Kirkus Reviews QR Code
OLD DEVOTIONS by Ursula Perrin

OLD DEVOTIONS

By

Pub Date: Feb. 1st, 1982
Publisher: Dial

Isabel Schliemann, the bright, restless, 36-year-old narrator-heroine here, returns from a trip to Russia to find her Manhattan apartment burned, uninhabitable. So, in search of temporary accommodations, she turns to her oldest friend: Morgan Whiteside, a mother of three in suburban New Jersey whose domestic, settled, WASP-y life has always provided writer Isabel (divorced, resistant to marriage, half-Jewish) with ""a kind of alter-ego--she supplied the flowers and children I didn't have."" Isabel stays for a while with Morgan's neighbor Margaret, an artist with a much-absent husband; the uglier sides of matrimony come out at a local dinner party; Isabel muses on her parents' marriage (a supposed soulmate-ship that ended when her absent-minded historian/father took off with a younger woman); Isabel's chic public-TV-station boss is heavy into adultery. Indeed: ""Every marriage I knew resembled a long war of attrition. . . ."" But this outlook--which helps to fuel Isabel's rejection of wedding-minded suitor David (himself newly divorced)-is suddenly put in a different light when Morgan is stricken with terminal leukemia. . . just as she was about to start a new, non-housewife phase of her life. Isabel, neglecting her job, agrees to tend Morgan's children--including out-of-control teenager Sarah. She finds herself falling in love with Morgan's husband, ""deep and strange and unknowable"" Douglas. And, after adultery, abortion, and betrayal, Isabel--still put off by the fakery of most marriages (including Douglas' quick remarriage after Morgan's death), still haunted by her parents' misalliance--will examine the roots of her blocked emotions, distanced feelings.
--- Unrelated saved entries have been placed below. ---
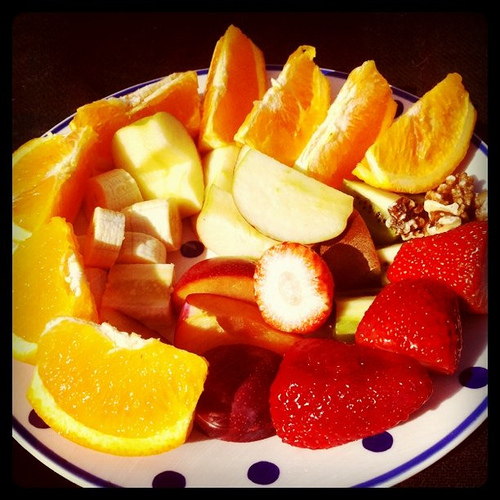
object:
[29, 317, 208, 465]
fruit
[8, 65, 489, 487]
plate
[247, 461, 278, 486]
dots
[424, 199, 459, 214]
granola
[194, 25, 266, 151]
orange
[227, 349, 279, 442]
skin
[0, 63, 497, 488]
ring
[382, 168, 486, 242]
walnuts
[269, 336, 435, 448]
strawberries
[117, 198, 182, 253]
bananas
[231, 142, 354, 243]
apple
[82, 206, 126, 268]
banana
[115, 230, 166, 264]
banana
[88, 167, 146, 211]
banana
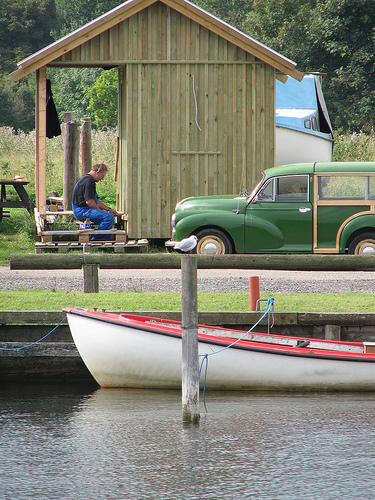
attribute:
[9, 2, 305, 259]
shed — wooden 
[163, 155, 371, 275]
car — brown, green 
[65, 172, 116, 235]
overalls — Blue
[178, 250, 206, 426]
post — wooden 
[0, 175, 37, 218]
picnic table — wooden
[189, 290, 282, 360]
rope — blue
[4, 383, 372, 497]
water — calm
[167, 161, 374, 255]
car — old time, green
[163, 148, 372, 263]
truck — green 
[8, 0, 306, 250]
building — wooden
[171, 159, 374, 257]
vehicle — green 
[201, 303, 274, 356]
tie — Blue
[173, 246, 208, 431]
post — thick, wooden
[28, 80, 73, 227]
post — wooden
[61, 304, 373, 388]
boat — Red , white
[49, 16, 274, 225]
shed — wooden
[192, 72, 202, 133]
cord — white 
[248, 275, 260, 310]
pole — Orange 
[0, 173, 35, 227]
bench — dark, wooden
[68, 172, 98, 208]
shirt — black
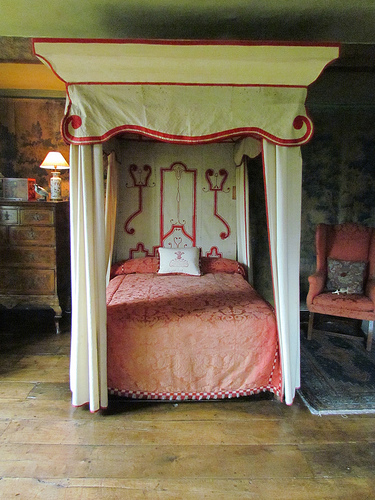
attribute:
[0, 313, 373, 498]
floor — wood, brown, hardwood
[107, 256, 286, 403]
blanket — red, pink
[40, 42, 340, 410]
bed — made, four-poster, antique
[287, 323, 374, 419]
rug — ornamental, turkish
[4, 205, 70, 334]
dresser — wood, brown, antique, clawfoot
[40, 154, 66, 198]
lamp — ceramic, antique, lit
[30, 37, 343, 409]
canopy — white, red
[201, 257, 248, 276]
pillow — red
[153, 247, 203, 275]
pillow — white, decorative, dainty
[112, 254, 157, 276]
pillow — red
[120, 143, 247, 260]
decoration — red, white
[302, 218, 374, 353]
chair — pink, victorian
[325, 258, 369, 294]
pillow — decorative, grey, brown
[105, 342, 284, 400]
fringe — checkered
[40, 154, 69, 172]
shade — light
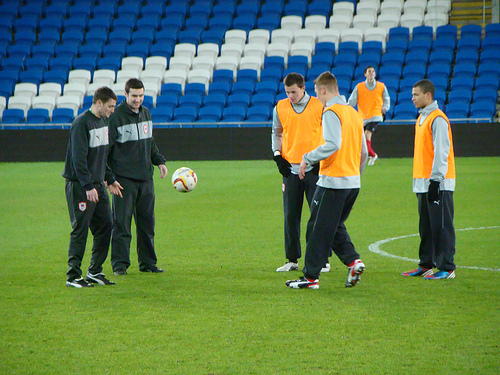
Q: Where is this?
A: This is at the field.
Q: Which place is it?
A: It is a field.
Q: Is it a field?
A: Yes, it is a field.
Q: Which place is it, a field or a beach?
A: It is a field.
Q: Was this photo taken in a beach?
A: No, the picture was taken in a field.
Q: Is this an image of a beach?
A: No, the picture is showing a field.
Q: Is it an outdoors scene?
A: Yes, it is outdoors.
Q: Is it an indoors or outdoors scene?
A: It is outdoors.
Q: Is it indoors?
A: No, it is outdoors.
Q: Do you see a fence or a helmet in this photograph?
A: No, there are no helmets or fences.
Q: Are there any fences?
A: No, there are no fences.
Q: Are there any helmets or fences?
A: No, there are no fences or helmets.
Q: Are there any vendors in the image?
A: No, there are no vendors.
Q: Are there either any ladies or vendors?
A: No, there are no vendors or ladies.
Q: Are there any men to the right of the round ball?
A: Yes, there is a man to the right of the ball.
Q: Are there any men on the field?
A: Yes, there is a man on the field.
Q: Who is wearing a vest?
A: The man is wearing a vest.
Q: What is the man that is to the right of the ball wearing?
A: The man is wearing a vest.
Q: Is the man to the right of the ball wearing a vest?
A: Yes, the man is wearing a vest.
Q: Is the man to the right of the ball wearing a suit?
A: No, the man is wearing a vest.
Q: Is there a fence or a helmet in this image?
A: No, there are no fences or helmets.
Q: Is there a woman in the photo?
A: No, there are no women.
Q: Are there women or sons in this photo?
A: No, there are no women or sons.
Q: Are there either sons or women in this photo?
A: No, there are no women or sons.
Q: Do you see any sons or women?
A: No, there are no women or sons.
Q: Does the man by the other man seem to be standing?
A: Yes, the man is standing.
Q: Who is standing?
A: The man is standing.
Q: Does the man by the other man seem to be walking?
A: No, the man is standing.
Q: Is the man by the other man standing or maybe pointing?
A: The man is standing.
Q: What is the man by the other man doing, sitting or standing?
A: The man is standing.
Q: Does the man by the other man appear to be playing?
A: Yes, the man is playing.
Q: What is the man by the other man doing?
A: The man is playing.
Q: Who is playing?
A: The man is playing.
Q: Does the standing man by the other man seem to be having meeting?
A: No, the man is playing.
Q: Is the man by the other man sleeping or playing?
A: The man is playing.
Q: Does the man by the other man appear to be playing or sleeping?
A: The man is playing.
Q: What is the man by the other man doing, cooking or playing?
A: The man is playing.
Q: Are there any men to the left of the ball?
A: Yes, there is a man to the left of the ball.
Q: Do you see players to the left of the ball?
A: No, there is a man to the left of the ball.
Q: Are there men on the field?
A: Yes, there is a man on the field.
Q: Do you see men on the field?
A: Yes, there is a man on the field.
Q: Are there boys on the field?
A: No, there is a man on the field.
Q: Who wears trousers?
A: The man wears trousers.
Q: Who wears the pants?
A: The man wears trousers.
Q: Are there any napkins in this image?
A: No, there are no napkins.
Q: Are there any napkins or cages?
A: No, there are no napkins or cages.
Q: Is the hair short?
A: Yes, the hair is short.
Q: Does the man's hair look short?
A: Yes, the hair is short.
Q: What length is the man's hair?
A: The hair is short.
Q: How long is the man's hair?
A: The hair is short.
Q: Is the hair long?
A: No, the hair is short.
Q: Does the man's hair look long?
A: No, the hair is short.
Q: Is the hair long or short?
A: The hair is short.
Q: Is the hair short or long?
A: The hair is short.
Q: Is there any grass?
A: Yes, there is grass.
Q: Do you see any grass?
A: Yes, there is grass.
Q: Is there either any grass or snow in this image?
A: Yes, there is grass.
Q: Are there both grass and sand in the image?
A: No, there is grass but no sand.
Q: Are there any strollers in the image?
A: No, there are no strollers.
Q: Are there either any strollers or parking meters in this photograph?
A: No, there are no strollers or parking meters.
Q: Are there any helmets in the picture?
A: No, there are no helmets.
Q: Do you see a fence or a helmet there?
A: No, there are no helmets or fences.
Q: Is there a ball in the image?
A: Yes, there is a ball.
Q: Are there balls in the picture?
A: Yes, there is a ball.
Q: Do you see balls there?
A: Yes, there is a ball.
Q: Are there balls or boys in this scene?
A: Yes, there is a ball.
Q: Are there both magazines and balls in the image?
A: No, there is a ball but no magazines.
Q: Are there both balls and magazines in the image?
A: No, there is a ball but no magazines.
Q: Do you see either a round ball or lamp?
A: Yes, there is a round ball.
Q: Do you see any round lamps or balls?
A: Yes, there is a round ball.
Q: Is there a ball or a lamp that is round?
A: Yes, the ball is round.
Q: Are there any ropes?
A: No, there are no ropes.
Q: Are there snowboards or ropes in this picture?
A: No, there are no ropes or snowboards.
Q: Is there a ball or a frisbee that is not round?
A: No, there is a ball but it is round.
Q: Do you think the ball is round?
A: Yes, the ball is round.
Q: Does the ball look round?
A: Yes, the ball is round.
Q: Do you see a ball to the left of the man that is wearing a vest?
A: Yes, there is a ball to the left of the man.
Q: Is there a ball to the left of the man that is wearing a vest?
A: Yes, there is a ball to the left of the man.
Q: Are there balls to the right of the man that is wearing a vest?
A: No, the ball is to the left of the man.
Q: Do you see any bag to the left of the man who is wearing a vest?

Despite flashbacks to those troubled parents, however, Perrin never quite makes Isabel's psychological gridlock fully persuasive: some readers may find her fitful behavior more exasperating than sympathetic; and the use of Morgan's terminal illness for a dramatic hinge here seems more than a little arbitrary. Still, if Perrin's fourth novel lacks the subtlety and deep integrity of Ghosts and Heart Failures, it's far more textured and thoughtful than Unheard Music (1981)--so those who identify with Ursula's late-30s crisis will want to overlook the shaky psychology, concentrating instead on the shrewd dialogue, the fine social/suburb observations, and the strong, ironic insights into envy-tinged friendship and souring ambitions.